=== Problem details ===
Copy each line of the data below in which the word "Second" can be found.

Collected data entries
[Start of Attachment]

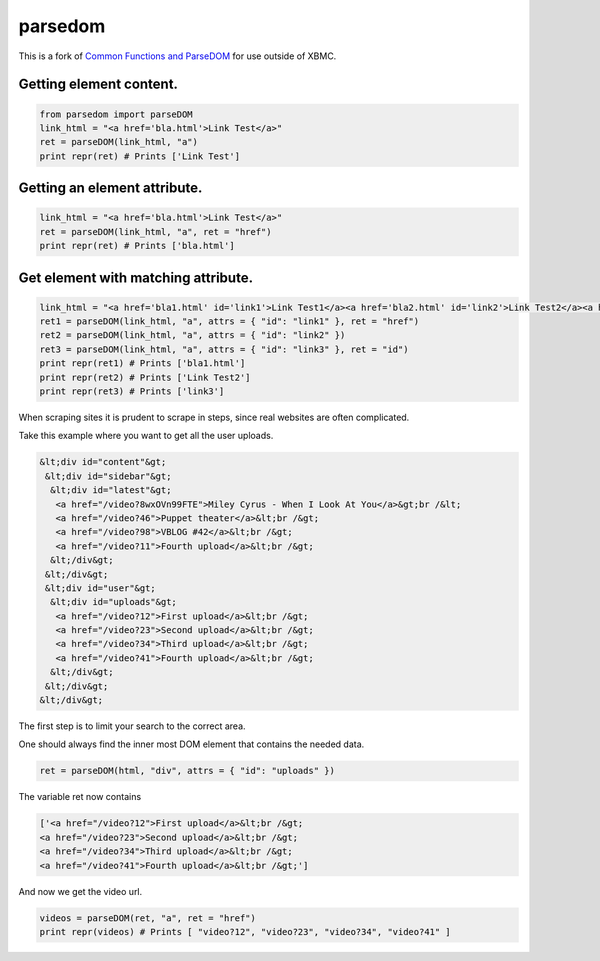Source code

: parsedom
=========

This is a fork of `Common Functions and ParseDOM <https://github.com/HenrikDK/xbmc-common-plugin-functions>`_ for use outside of XBMC.


Getting element content.
-------------------------

.. code:: python

    from parsedom import parseDOM
    link_html = "<a href='bla.html'>Link Test</a>"
    ret = parseDOM(link_html, "a")
    print repr(ret) # Prints ['Link Test']



Getting an element attribute.
-----------------------------

.. code:: python

    link_html = "<a href='bla.html'>Link Test</a>"
    ret = parseDOM(link_html, "a", ret = "href")
    print repr(ret) # Prints ['bla.html']


Get element with matching attribute.
---------------------------------------

.. code:: python

    link_html = "<a href='bla1.html' id='link1'>Link Test1</a><a href='bla2.html' id='link2'>Link Test2</a><a href='bla3.html' id='link3'>Link Test3</a>"
    ret1 = parseDOM(link_html, "a", attrs = { "id": "link1" }, ret = "href")
    ret2 = parseDOM(link_html, "a", attrs = { "id": "link2" })
    ret3 = parseDOM(link_html, "a", attrs = { "id": "link3" }, ret = "id")
    print repr(ret1) # Prints ['bla1.html']
    print repr(ret2) # Prints ['Link Test2']
    print repr(ret3) # Prints ['link3']

When scraping sites it is prudent to scrape in steps, since real websites are often complicated.

Take this example where you want to get all the user uploads.

.. code:: html

     &lt;div id="content"&gt;
      &lt;div id="sidebar"&gt;
       &lt;div id="latest"&gt;
        <a href="/video?8wxOVn99FTE">Miley Cyrus - When I Look At You</a>&gt;br /&lt;
        <a href="/video?46">Puppet theater</a>&lt;br /&gt;
        <a href="/video?98">VBLOG #42</a>&lt;br /&gt;
        <a href="/video?11">Fourth upload</a>&lt;br /&gt;
       &lt;/div&gt;
      &lt;/div&gt;
      &lt;div id="user"&gt;
       &lt;div id="uploads"&gt;
        <a href="/video?12">First upload</a>&lt;br /&gt;
        <a href="/video?23">Second upload</a>&lt;br /&gt;
        <a href="/video?34">Third upload</a>&lt;br /&gt;
        <a href="/video?41">Fourth upload</a>&lt;br /&gt;
       &lt;/div&gt;
      &lt;/div&gt;
     &lt;/div&gt;


The first step is to limit your search to the correct area.

One should always find the inner most DOM element that contains the needed data.

.. code:: python

    ret = parseDOM(html, "div", attrs = { "id": "uploads" })


The variable ret now contains

.. code:: python

    ['<a href="/video?12">First upload</a>&lt;br /&gt;
    <a href="/video?23">Second upload</a>&lt;br /&gt;
    <a href="/video?34">Third upload</a>&lt;br /&gt;
    <a href="/video?41">Fourth upload</a>&lt;br /&gt;']

And now we get the video url.

.. code:: python

    videos = parseDOM(ret, "a", ret = "href")
    print repr(videos) # Prints [ "video?12", "video?23", "video?34", "video?41" ]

[End of Attachment]

=== Exercise result ===
        <a href="/video?23">Second upload</a>&lt;br /&gt;
    <a href="/video?23">Second upload</a>&lt;br /&gt;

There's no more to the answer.